When creating category models in Text Analytics, there are several different techniques you can choose from to create categories. Because every dataset is unique, the number of techniques and the order in which you apply them may change.
Since your interpretation of the results may be different from someone else's, you may need to experiment with the different techniques to see which one produces the best results for your text data. In Text Analytics, you can create category models in a workbench session in which you can explore and fine-tune your categories further.
In this documentation, category building refers to the generation of category definitions and classification through the use of one or more built-in techniques, and categorization refers to the scoring, or labeling, process whereby unique identifiers (name/ID/value) are assigned to the category definitions for each record or document.
During category building, the concepts and types that were extracted are used as the building blocks for your categories. When you build categories, the records or documents are automatically assigned to categories if they contain text that matches an element of a category's definition.
Text Analytics offers you several automated category building techniques to help you categorize your documents or records quickly.
Grouping techniques
Each of the techniques available is well suited to certain types of data and situations, but often it is helpful to combine techniques in the same analysis to capture the full range of documents records. You may see a concept in multiple categories or find redundant categories.

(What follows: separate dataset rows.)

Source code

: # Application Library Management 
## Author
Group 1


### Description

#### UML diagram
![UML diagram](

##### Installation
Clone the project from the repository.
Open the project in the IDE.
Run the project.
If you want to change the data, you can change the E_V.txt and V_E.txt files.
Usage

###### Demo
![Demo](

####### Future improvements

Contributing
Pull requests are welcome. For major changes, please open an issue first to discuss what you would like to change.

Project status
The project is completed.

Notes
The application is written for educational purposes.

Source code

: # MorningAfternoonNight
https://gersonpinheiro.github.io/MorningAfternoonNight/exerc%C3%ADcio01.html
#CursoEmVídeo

Semantic Network. This technique begins by identifying the possible senses
of each concept from its extensive index of word relationships and then creates categories by
grouping related concepts. This technique is best when the concepts are known to the semantic
network and are not too ambiguous. It is less helpful when text contains specialized terminology or
jargon unknown to the network. In one example, the concept granny smith apple
could
be grouped with gala apple
and winesap apple
since they are
siblings of the granny smith. In another example, the concept animal
might be
grouped with cat
and kangaroo
since they are hyponyms of
animal
. This technique is available for English text only.
Concept Inclusion. This technique builds categories by grouping multiterm
concepts (compound words) based on whether they contain words that are subsets or supersets of a
word in the other. For example, the concept seat
would be grouped with
safety seat
, seat belt
, and seat belt buckle
.